PyTorch implementation of
* [**SVCCA: Singular Vector Canonical Correlation Analysis for Deep Learning Dynamics and Interpretability**](https://arxiv.org/abs/1706.05806)
* [**Insights on representational similarity in neural networks with canonical correlation**](https://arxiv.org/abs/1806.05759)

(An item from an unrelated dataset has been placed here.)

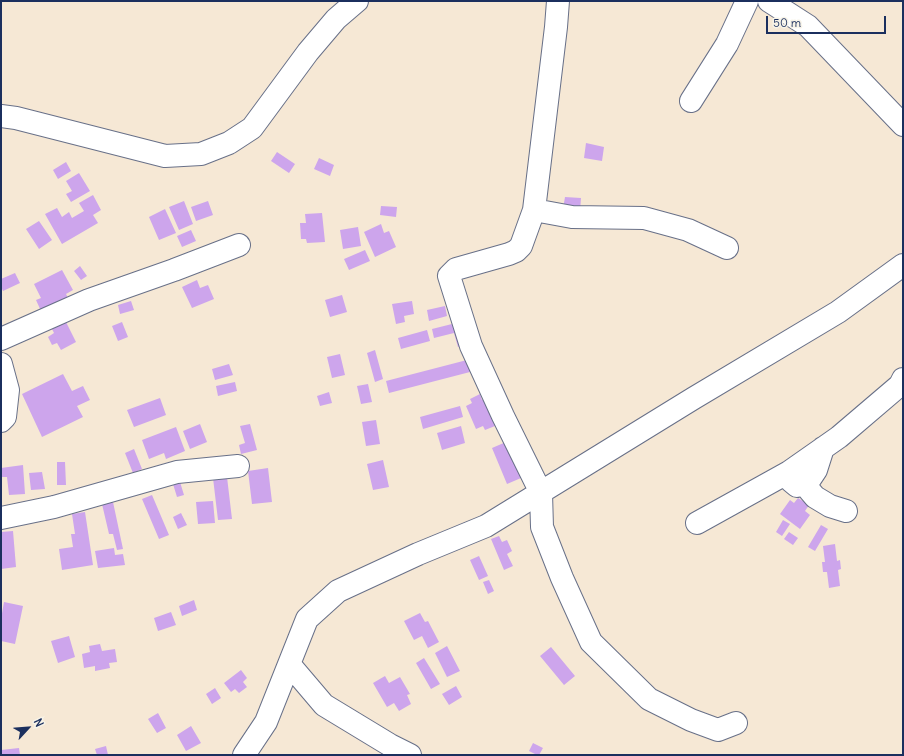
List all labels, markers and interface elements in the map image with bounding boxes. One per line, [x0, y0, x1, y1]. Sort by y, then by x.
scale bar [768, 8, 888, 34]
text: 50 m [773, 15, 801, 30]
north arrow [8, 708, 48, 748]
text: N [31, 716, 47, 729]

**Now GPU is set as the default device for SVD calculation.**

# Requirements

* Python>=3.6
* PyTorch>=0.4.1
* torchvision>=0.2.1

To run `example.py`, you also need

* [homura](https://github.com/moskomule/homura)
* matplotlib

# Usage

```python
from cca import CCAHook
device = "cuda" # or "cpu"
hook1 = CCAHook(model, "layer3.0.conv1", svd_device=device)
hook2 = CCAHook(model, "layer3.0.conv2", svd_device=device)
model.eval()
with torch.no_grad():
model(torch.randn(1200, 3, 224, 224))
hook1.distance(hook2, size=8) # resize to 8x8
```

# Example

`python example.py` trains ResNet-20 on CIFAR-10 for 100 epochs then measures CCA distance between a trained model and its checkpoints.

![](graph.png)

# Note

While the original SVCCA uses DFT for resizing, we use global average pooling for simplicity.